PROBLEM TO WORK ON: Would you write out the data below exactly, with every line intact?

============================================================

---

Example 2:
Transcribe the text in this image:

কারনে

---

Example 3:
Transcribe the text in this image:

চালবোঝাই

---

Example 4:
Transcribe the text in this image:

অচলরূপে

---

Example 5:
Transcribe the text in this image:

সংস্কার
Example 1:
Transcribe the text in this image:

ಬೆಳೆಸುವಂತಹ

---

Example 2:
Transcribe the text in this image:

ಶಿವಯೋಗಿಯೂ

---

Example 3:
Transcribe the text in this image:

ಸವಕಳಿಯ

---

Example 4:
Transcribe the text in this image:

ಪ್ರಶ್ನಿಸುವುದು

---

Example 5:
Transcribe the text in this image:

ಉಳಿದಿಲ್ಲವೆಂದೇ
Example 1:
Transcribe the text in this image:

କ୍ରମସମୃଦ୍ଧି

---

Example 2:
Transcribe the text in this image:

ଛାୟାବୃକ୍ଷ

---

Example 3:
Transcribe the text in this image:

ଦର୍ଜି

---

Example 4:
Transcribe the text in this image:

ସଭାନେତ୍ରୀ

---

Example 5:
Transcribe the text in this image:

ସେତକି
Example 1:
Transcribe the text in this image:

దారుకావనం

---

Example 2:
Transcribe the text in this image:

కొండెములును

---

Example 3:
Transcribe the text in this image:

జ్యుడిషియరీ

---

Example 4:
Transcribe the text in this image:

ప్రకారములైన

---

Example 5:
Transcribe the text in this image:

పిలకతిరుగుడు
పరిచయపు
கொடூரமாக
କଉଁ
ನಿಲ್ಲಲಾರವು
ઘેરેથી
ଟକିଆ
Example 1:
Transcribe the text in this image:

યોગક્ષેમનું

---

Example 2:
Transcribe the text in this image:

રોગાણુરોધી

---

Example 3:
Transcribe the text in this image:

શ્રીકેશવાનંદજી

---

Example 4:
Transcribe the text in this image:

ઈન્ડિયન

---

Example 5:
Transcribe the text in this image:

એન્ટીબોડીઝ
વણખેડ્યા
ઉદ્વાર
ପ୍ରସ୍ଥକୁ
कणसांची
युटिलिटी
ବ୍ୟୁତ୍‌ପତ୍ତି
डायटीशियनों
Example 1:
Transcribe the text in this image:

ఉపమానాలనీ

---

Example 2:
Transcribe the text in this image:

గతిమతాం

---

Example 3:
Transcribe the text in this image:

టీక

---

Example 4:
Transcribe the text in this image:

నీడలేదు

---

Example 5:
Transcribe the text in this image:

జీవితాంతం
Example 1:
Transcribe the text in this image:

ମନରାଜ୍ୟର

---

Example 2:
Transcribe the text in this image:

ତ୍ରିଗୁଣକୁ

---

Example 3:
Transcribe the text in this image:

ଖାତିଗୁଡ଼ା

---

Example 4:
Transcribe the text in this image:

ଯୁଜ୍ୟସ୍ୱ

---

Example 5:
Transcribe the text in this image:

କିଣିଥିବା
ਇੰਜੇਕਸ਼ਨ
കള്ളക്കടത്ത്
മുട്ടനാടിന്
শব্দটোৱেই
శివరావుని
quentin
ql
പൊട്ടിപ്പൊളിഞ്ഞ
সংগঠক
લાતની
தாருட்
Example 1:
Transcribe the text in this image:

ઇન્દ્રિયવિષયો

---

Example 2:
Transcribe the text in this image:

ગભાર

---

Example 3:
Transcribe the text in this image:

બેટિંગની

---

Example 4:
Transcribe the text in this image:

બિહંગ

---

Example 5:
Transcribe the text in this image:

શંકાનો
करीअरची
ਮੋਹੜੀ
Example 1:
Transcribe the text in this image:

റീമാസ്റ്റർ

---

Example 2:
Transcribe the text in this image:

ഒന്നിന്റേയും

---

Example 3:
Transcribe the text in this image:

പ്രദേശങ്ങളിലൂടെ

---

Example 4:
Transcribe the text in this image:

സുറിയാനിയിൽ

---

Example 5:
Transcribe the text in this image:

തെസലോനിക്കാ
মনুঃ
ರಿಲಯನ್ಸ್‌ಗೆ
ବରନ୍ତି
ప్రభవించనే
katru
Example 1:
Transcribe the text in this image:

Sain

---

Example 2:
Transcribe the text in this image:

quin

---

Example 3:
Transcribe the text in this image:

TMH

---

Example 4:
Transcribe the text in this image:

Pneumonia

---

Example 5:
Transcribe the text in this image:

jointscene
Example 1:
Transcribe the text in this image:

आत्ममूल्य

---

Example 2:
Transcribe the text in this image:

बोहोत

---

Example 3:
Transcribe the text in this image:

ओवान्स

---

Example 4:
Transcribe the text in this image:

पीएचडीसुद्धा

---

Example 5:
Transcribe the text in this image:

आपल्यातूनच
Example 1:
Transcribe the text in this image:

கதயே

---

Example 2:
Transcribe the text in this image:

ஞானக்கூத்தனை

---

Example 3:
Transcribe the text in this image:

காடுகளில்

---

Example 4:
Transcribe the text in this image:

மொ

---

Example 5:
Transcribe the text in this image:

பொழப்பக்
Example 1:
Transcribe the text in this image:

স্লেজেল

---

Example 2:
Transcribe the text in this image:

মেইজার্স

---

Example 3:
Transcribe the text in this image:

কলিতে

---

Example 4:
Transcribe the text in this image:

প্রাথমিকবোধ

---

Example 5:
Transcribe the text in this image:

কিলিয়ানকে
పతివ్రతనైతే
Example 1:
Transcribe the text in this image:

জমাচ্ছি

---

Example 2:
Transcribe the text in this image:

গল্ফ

============================================================

FINISHED TASK:
---

Example 2:
Transcribe the text in this image:

কারনে

---

Example 3:
Transcribe the text in this image:

চালবোঝাই

---

Example 4:
Transcribe the text in this image:

অচলরূপে

---

Example 5:
Transcribe the text in this image:

সংস্কার
Example 1:
Transcribe the text in this image:

ಬೆಳೆಸುವಂತಹ

---

Example 2:
Transcribe the text in this image:

ಶಿವಯೋಗಿಯೂ

---

Example 3:
Transcribe the text in this image:

ಸವಕಳಿಯ

---

Example 4:
Transcribe the text in this image:

ಪ್ರಶ್ನಿಸುವುದು

---

Example 5:
Transcribe the text in this image:

ಉಳಿದಿಲ್ಲವೆಂದೇ
Example 1:
Transcribe the text in this image:

କ୍ରମସମୃଦ୍ଧି

---

Example 2:
Transcribe the text in this image:

ଛାୟାବୃକ୍ଷ

---

Example 3:
Transcribe the text in this image:

ଦର୍ଜି

---

Example 4:
Transcribe the text in this image:

ସଭାନେତ୍ରୀ

---

Example 5:
Transcribe the text in this image:

ସେତକି
Example 1:
Transcribe the text in this image:

దారుకావనం

---

Example 2:
Transcribe the text in this image:

కొండెములును

---

Example 3:
Transcribe the text in this image:

జ్యుడిషియరీ

---

Example 4:
Transcribe the text in this image:

ప్రకారములైన

---

Example 5:
Transcribe the text in this image:

పిలకతిరుగుడు
పరిచయపు
கொடூரமாக
କଉଁ
ನಿಲ್ಲಲಾರವು
ઘેરેથી
ଟକିଆ
Example 1:
Transcribe the text in this image:

યોગક્ષેમનું

---

Example 2:
Transcribe the text in this image:

રોગાણુરોધી

---

Example 3:
Transcribe the text in this image:

શ્રીકેશવાનંદજી

---

Example 4:
Transcribe the text in this image:

ઈન્ડિયન

---

Example 5:
Transcribe the text in this image:

એન્ટીબોડીઝ
વણખેડ્યા
ઉદ્વાર
ପ୍ରସ୍ଥକୁ
कणसांची
युटिलिटी
ବ୍ୟୁତ୍‌ପତ୍ତି
डायटीशियनों
Example 1:
Transcribe the text in this image:

ఉపమానాలనీ

---

Example 2:
Transcribe the text in this image:

గతిమతాం

---

Example 3:
Transcribe the text in this image:

టీక

---

Example 4:
Transcribe the text in this image:

నీడలేదు

---

Example 5:
Transcribe the text in this image:

జీవితాంతం
Example 1:
Transcribe the text in this image:

ମନରାଜ୍ୟର

---

Example 2:
Transcribe the text in this image:

ତ୍ରିଗୁଣକୁ

---

Example 3:
Transcribe the text in this image:

ଖାତିଗୁଡ଼ା

---

Example 4:
Transcribe the text in this image:

ଯୁଜ୍ୟସ୍ୱ

---

Example 5:
Transcribe the text in this image:

କିଣିଥିବା
ਇੰਜੇਕਸ਼ਨ
കള്ളക്കടത്ത്
മുട്ടനാടിന്
শব্দটোৱেই
శివరావుని
quentin
ql
പൊട്ടിപ്പൊളിഞ്ഞ
সংগঠক
લાતની
தாருட்
Example 1:
Transcribe the text in this image:

ઇન્દ્રિયવિષયો

---

Example 2:
Transcribe the text in this image:

ગભાર

---

Example 3:
Transcribe the text in this image:

બેટિંગની

---

Example 4:
Transcribe the text in this image:

બિહંગ

---

Example 5:
Transcribe the text in this image:

શંકાનો
करीअरची
ਮੋਹੜੀ
Example 1:
Transcribe the text in this image:

റീമാസ്റ്റർ

---

Example 2:
Transcribe the text in this image:

ഒന്നിന്റേയും

---

Example 3:
Transcribe the text in this image:

പ്രദേശങ്ങളിലൂടെ

---

Example 4:
Transcribe the text in this image:

സുറിയാനിയിൽ

---

Example 5:
Transcribe the text in this image:

തെസലോനിക്കാ
মনুঃ
ರಿಲಯನ್ಸ್‌ಗೆ
ବରନ୍ତି
ప్రభవించనే
katru
Example 1:
Transcribe the text in this image:

Sain

---

Example 2:
Transcribe the text in this image:

quin

---

Example 3:
Transcribe the text in this image:

TMH

---

Example 4:
Transcribe the text in this image:

Pneumonia

---

Example 5:
Transcribe the text in this image:

jointscene
Example 1:
Transcribe the text in this image:

आत्ममूल्य

---

Example 2:
Transcribe the text in this image:

बोहोत

---

Example 3:
Transcribe the text in this image:

ओवान्स

---

Example 4:
Transcribe the text in this image:

पीएचडीसुद्धा

---

Example 5:
Transcribe the text in this image:

आपल्यातूनच
Example 1:
Transcribe the text in this image:

கதயே

---

Example 2:
Transcribe the text in this image:

ஞானக்கூத்தனை

---

Example 3:
Transcribe the text in this image:

காடுகளில்

---

Example 4:
Transcribe the text in this image:

மொ

---

Example 5:
Transcribe the text in this image:

பொழப்பக்
Example 1:
Transcribe the text in this image:

স্লেজেল

---

Example 2:
Transcribe the text in this image:

মেইজার্স

---

Example 3:
Transcribe the text in this image:

কলিতে

---

Example 4:
Transcribe the text in this image:

প্রাথমিকবোধ

---

Example 5:
Transcribe the text in this image:

কিলিয়ানকে
పతివ్రతనైతే
Example 1:
Transcribe the text in this image:

জমাচ্ছি

---

Example 2:
Transcribe the text in this image:

গল্ফ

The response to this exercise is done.